What you are asked to do: Output each entry below as it stands, leaving out every picture.

Data supplied:
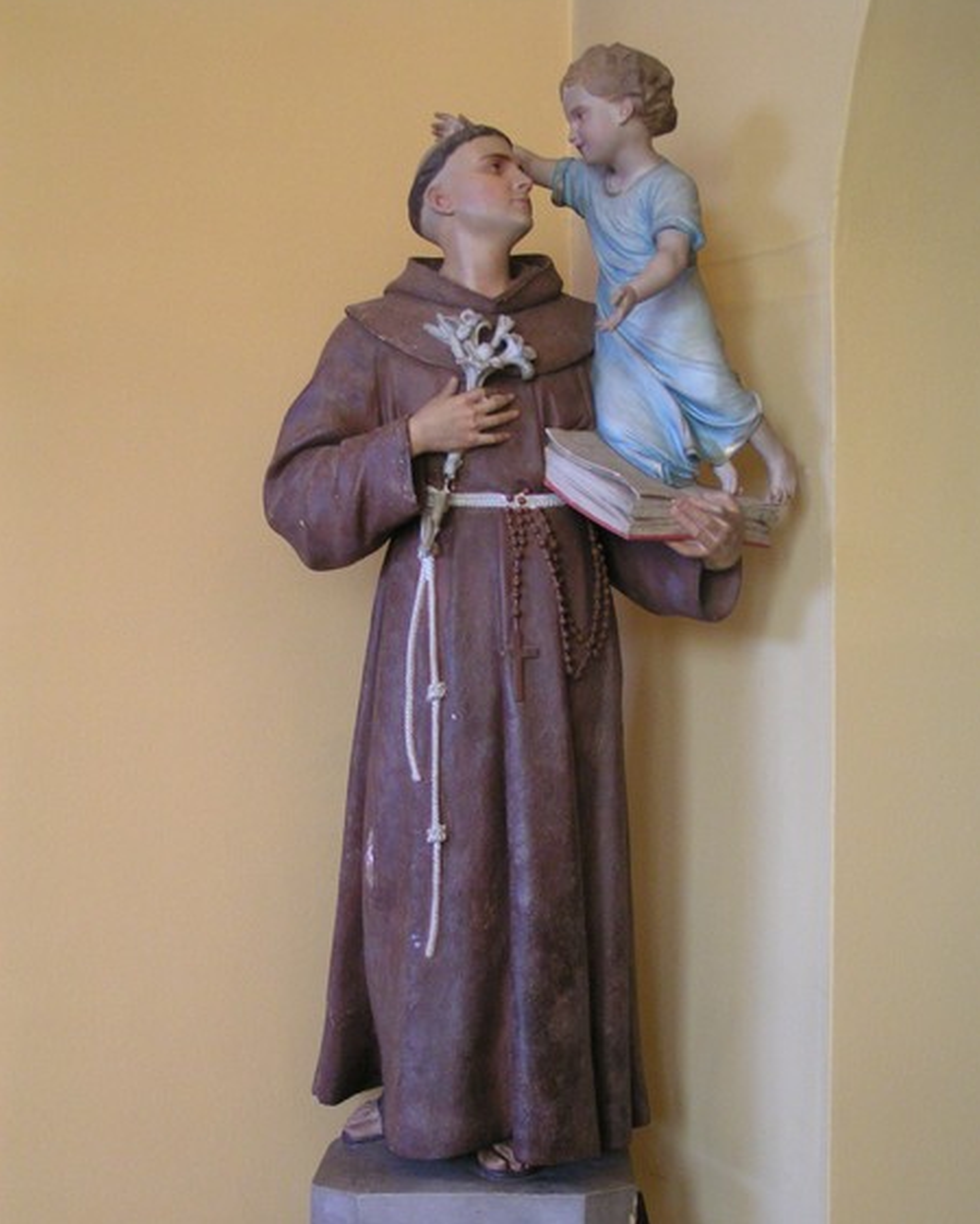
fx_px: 1740
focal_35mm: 48
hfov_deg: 31.5
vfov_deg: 38.8
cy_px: 658
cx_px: 500
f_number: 2.8
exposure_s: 1/40
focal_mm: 6.9
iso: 200
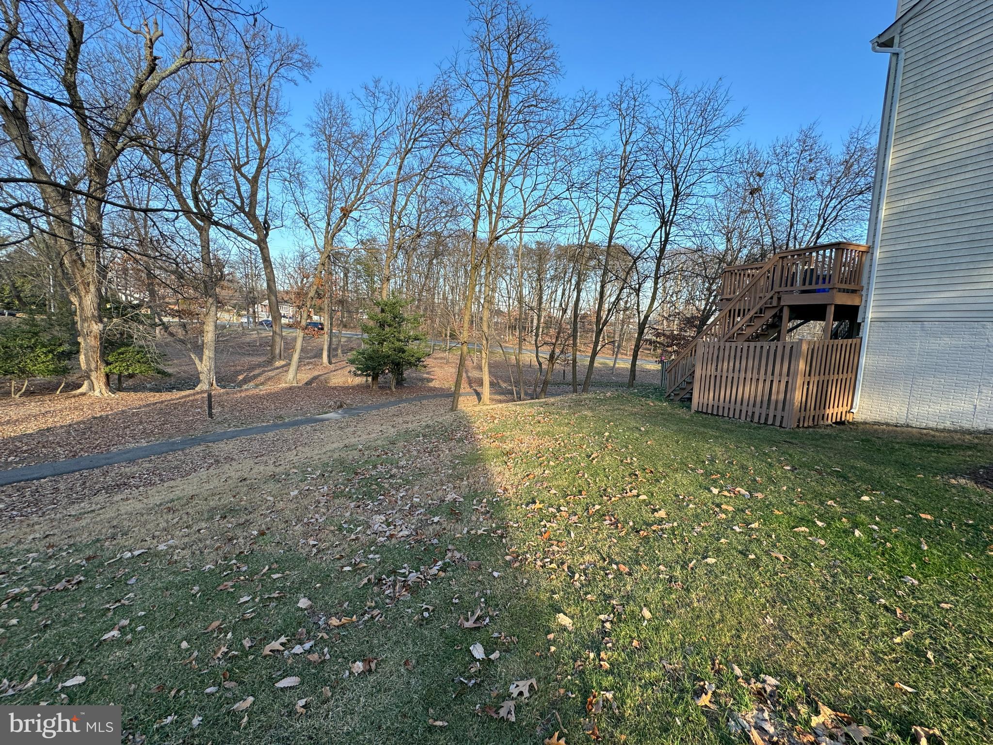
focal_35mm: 14
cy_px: 372
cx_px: 496
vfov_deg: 85.7
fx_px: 402
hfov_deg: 102.1
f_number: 2.2
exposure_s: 1/233
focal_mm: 2.22
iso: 40
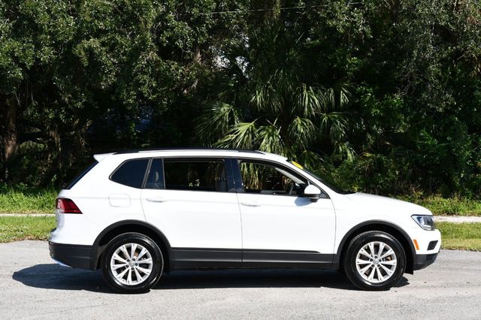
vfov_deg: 18.2
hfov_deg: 27.0
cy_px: 160
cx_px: 240
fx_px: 1002
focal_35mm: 75
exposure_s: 1/320
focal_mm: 50
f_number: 8
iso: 100
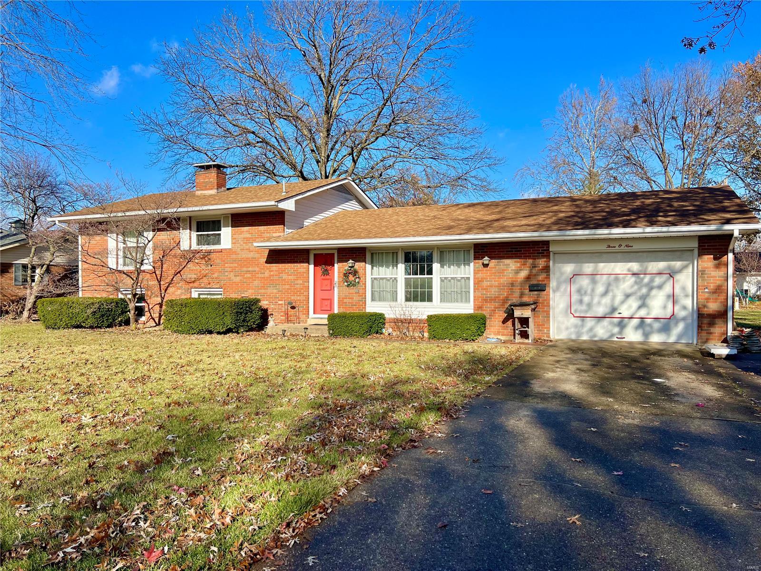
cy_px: 286
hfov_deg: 67.3
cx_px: 380
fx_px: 572
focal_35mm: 26
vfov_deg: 53.1
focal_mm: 5.7
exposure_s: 1/4274
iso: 50
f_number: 1.5
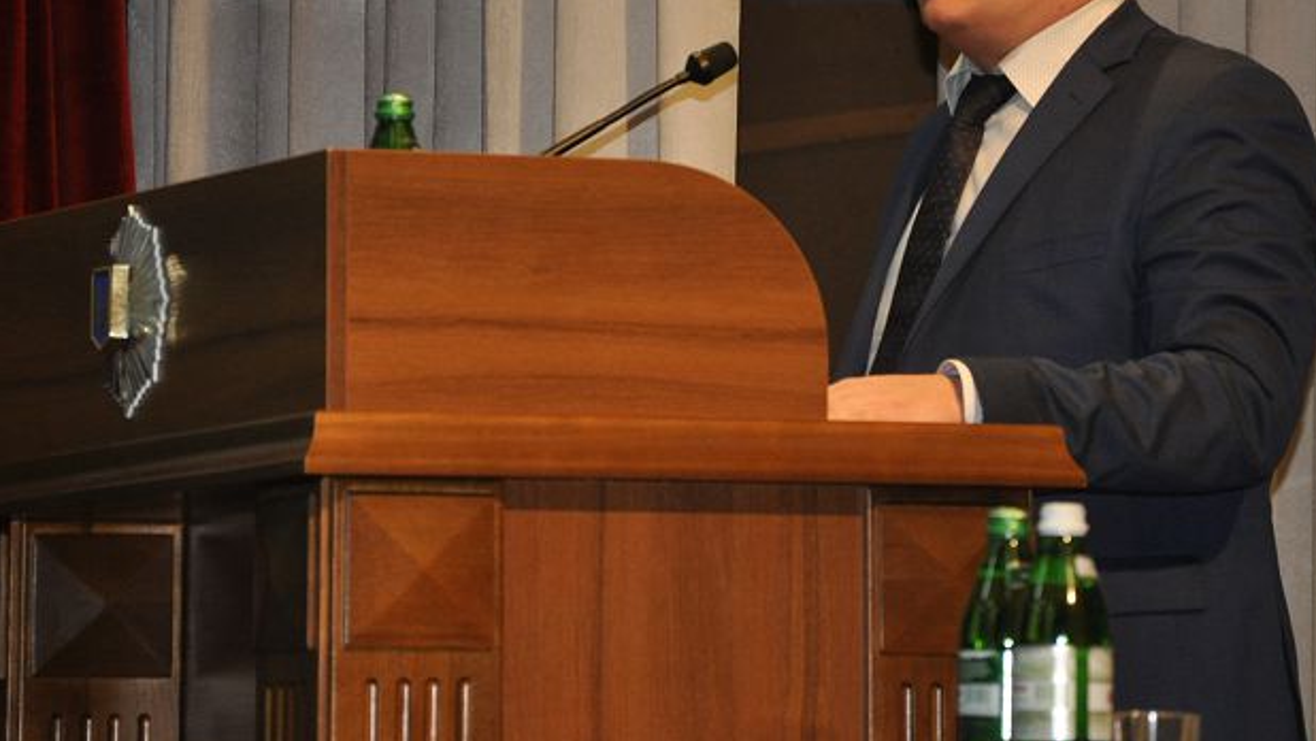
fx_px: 9524
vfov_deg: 4.5
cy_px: 158
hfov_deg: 7.9
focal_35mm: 273
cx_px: 801
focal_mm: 105
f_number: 5.6
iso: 800
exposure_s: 1/60
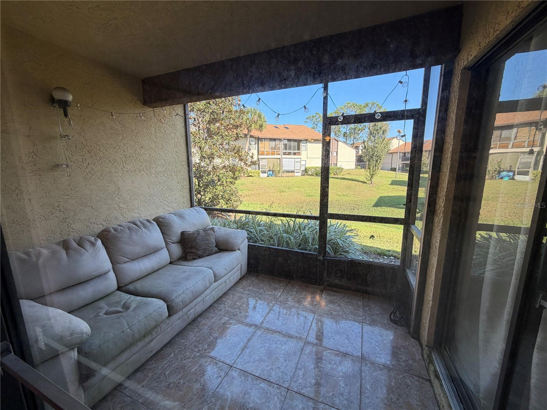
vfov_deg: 85.7
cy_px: 205
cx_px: 274
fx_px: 221
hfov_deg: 102.1
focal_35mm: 14
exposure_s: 1/131
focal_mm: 2.22
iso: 40
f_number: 2.2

The completed task:
fx_px: 1740
focal_35mm: 48
hfov_deg: 31.5
vfov_deg: 38.8
cy_px: 658
cx_px: 500
f_number: 2.8
exposure_s: 1/40
focal_mm: 6.9
iso: 200
focal_35mm: 14
cy_px: 372
cx_px: 496
vfov_deg: 85.7
fx_px: 402
hfov_deg: 102.1
f_number: 2.2
exposure_s: 1/233
focal_mm: 2.22
iso: 40
vfov_deg: 18.2
hfov_deg: 27.0
cy_px: 160
cx_px: 240
fx_px: 1002
focal_35mm: 75
exposure_s: 1/320
focal_mm: 50
f_number: 8
iso: 100
cy_px: 286
hfov_deg: 67.3
cx_px: 380
fx_px: 572
focal_35mm: 26
vfov_deg: 53.1
focal_mm: 5.7
exposure_s: 1/4274
iso: 50
f_number: 1.5
fx_px: 9524
vfov_deg: 4.5
cy_px: 158
hfov_deg: 7.9
focal_35mm: 273
cx_px: 801
focal_mm: 105
f_number: 5.6
iso: 800
exposure_s: 1/60
vfov_deg: 85.7
cy_px: 205
cx_px: 274
fx_px: 221
hfov_deg: 102.1
focal_35mm: 14
exposure_s: 1/131
focal_mm: 2.22
iso: 40
f_number: 2.2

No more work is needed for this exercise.